### Beitrag
________

# Wechseldatenträger erkennen



## Gelöschtes Mitglied 9001 (24. Jun 2009)

Hallo,

ich suche eine Möglichkeit, unter Java 1.5 zu erkennen, ob es sich bei einem Datenträger um einen Wechseldatenträger handelt.
FileSystemView.getSystemTypeDescription liefert unter MacOS und Linux hierzu nichts Verwertbares, aber unter diesen Betriebssystemen kann ich durch Verwendung von Command-Line-Tools die Infos bekommen, die ich möchte.

Unter Windows liefert die Methode "Wechseldatenträger", was nur auf den ersten Blick hilfreich ist, denn meine Applikation läuft auch in nicht deutschsprachigen Regionen.

Gibt es mit Java noch andere Möglichkeiten oder gibt es unter Windows ein Command-Line-Tool, welches ich aufrufen und das Ergebnis parsen kann? (Kenne mich mit Windows nicht so aus.)

Vielen Dank für alle Tipps!
Rajmund


----------



## Gelöschtes Mitglied 9001 (2. Jul 2009)

Keiner eine Idee?


----------



## Marco13 (2. Jul 2009)

Leider nicht. Ich bin mir nicht mal sicher, ob das überhaupt theoretisch möglich ist - kann gut sein, dass man dazu (ggf. selbst) eine Native Bibliothek schreiben muss, die man dann über JNI anspricht...


----------



## Gelöschtes Mitglied 9001 (29. Nov 2009)

________

### Angezeigte Daten

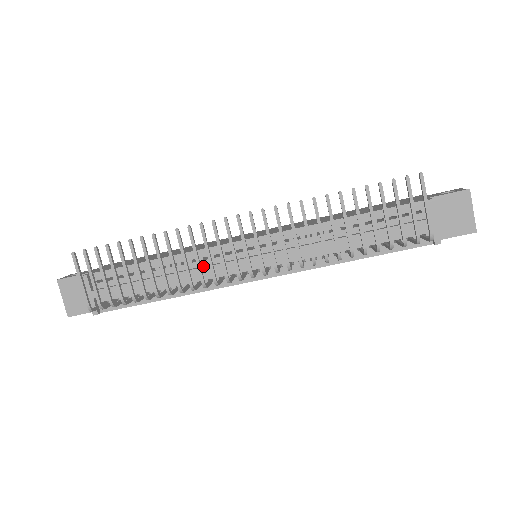
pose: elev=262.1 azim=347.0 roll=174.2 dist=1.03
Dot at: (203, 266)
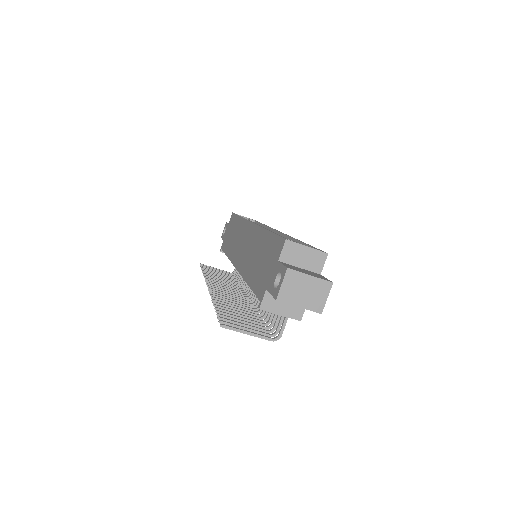
Dot at: occluded
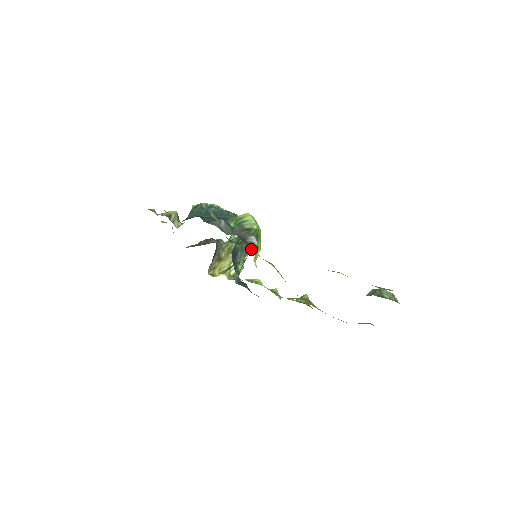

________

### Aufgabe
Wie lautet der folgende Satz aus dem Beitrag über Wechseldatenträger auf Englisch: „ich suche eine Möglichkeit, unter Java 1.5 zu erkennen, ob es sich bei einem Datenträger um einen Wechseldatenträger handelt.“?

### Lösung
I am looking for a way to detect, under Java 1.5, whether a storage medium is a removable drive.